Reputation: 5699
I have 2 tables both as the same form
table A : content | text
table B : SubContent | text
Table B containing substring Of Texts in Table A
for exampale:
Table a :
Table B :
what i want to achive is :
making south africa | zupta . . for **making south africa** worse than ever.
terkenang arwah ibu | zur eda **terkenang arwah ibu** . . eda terkenang arwah ibu . .
the query I used is very simple
select subcontent, content from A join B on content SIMILAR TO '%'||subcontent||'%'
the query explain :
Gather (cost=1000.00..6611032.19 rows=1678309 width=180)
Workers Planned: 2
-> Nested Loop (cost=0.00..6442201.29 rows=699295 width=180)
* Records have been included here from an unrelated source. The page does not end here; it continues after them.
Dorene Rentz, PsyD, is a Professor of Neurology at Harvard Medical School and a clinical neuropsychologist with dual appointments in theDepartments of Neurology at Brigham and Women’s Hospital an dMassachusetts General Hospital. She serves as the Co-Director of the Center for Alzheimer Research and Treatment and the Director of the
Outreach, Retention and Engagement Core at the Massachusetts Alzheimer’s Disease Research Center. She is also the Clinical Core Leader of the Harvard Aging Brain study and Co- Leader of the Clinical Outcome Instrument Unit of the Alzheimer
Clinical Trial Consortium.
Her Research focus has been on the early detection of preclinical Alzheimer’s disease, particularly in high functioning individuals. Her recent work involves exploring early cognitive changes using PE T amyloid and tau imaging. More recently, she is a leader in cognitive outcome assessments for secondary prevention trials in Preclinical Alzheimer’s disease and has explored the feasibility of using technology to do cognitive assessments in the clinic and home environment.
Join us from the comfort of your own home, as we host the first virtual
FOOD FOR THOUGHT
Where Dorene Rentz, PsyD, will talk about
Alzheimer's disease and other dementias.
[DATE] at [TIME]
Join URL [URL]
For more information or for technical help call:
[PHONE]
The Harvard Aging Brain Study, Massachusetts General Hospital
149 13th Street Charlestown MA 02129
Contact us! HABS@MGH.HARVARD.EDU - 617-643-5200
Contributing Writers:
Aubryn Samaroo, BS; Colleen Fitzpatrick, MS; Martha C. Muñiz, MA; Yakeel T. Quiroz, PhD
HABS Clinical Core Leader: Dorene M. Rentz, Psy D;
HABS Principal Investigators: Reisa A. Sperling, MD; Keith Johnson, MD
" Join Filter: (A.content ~ similar_escape((('%'::text || B.subcontent) || '%'::text), NULL::text))"
-> Parallel Seq Scan on A (cost=0.00..8675.79 rows=186479 width=91)
-> Seq Scan on B (cost=0.00..19.50 rows=750 width=89)
i try use Large Text Indexes follow by this blog (Andrew Kane done a great job! )
https://medium.com/@ankane/large-text-indexes-in-postgres-5d7f1677f89f
i try to add an index on both of the columns that didn't help the execution takes 40 minutes, any ideas?
explain after using Laurenz Albe answer
Nested Loop (cost=27.79..100352.93 rows=1678309 width=180)
-> Seq Scan on q2_distinct (cost=0.00..19.50 rows=750 width=89)
-> Bitmap Heap Scan on clean_distinct (cost=27.79..111.40 rows=2238 width=91)
" Recheck Cond: (A.content ~ similar_escape((('%'::text || q2_distinct.part) || '%'::text), NULL::text))"
-> Bitmap Index Scan on "clean_distinct_Post content_idx" (cost=0.00..27.23 rows=2238 width=0)
" Index Cond: (A.content ~ similar_escape((('%'::text || B.content) || '%'::text), NULL::text))"
Upvotes: 1
Views: 1320
Reputation: 40683
Postgres' in-built textsearch functions could help here. But you will need to add a second column to table A to help index it. You will also need to know the language of each string in table A.
Example query.
postgres=# select to_tsvector('english', 'Big cats eat fish on Mondays.')
@@ phraseto_tsquery('english', 'eat fish on monday') as query;
query
-------
t
Note that the pluralisation and capitalisation of Mondays
did not stop the match.
Use the to_tsvector
function to create a parsed form of your content, which you can use for a GIN index.
postgres=# select to_tsvector('english', 'Big cats eat fish on Mondays.');
to_tsvector
---------------------------------------------
'big':1 'cat':2 'eat':3 'fish':4 'monday':6
Note how to_tsvector
normalises the string (changing to lowercase, removing punctuation, removing plurals, and removing low value words like "on"). This means "eat fish if monday" would also match (since "if" is also a low value word). So you will need to add a second check using the LIKE
operator if you only want an exact match. But this will run far less frequently than it would have without the tsvector
GIN index.
So your query would now look like,
SELECT subcontent, content
FROM A
JOIN B ON (
A.tsv_content @@ phraseto_tsquery(B.lang, B.subcontent)
AND content LIKE '%' || subcontent || '%'
);
NB. phraseto_tsquery
requires 9.6+
Upvotes: 1
Reputation: 246143
Any join that does not have a join condition with an equality operator (=
) can only use a nested loop join.
The only index that can potentially help here is a trigram index on A
:
CREATE EXTENSION pg_trgm;
CREATE INDEX ON "A" USING gin (content gin_trgm_ops);
But you shouldn't expect to get good execution times with a query like that.
Upvotes: 1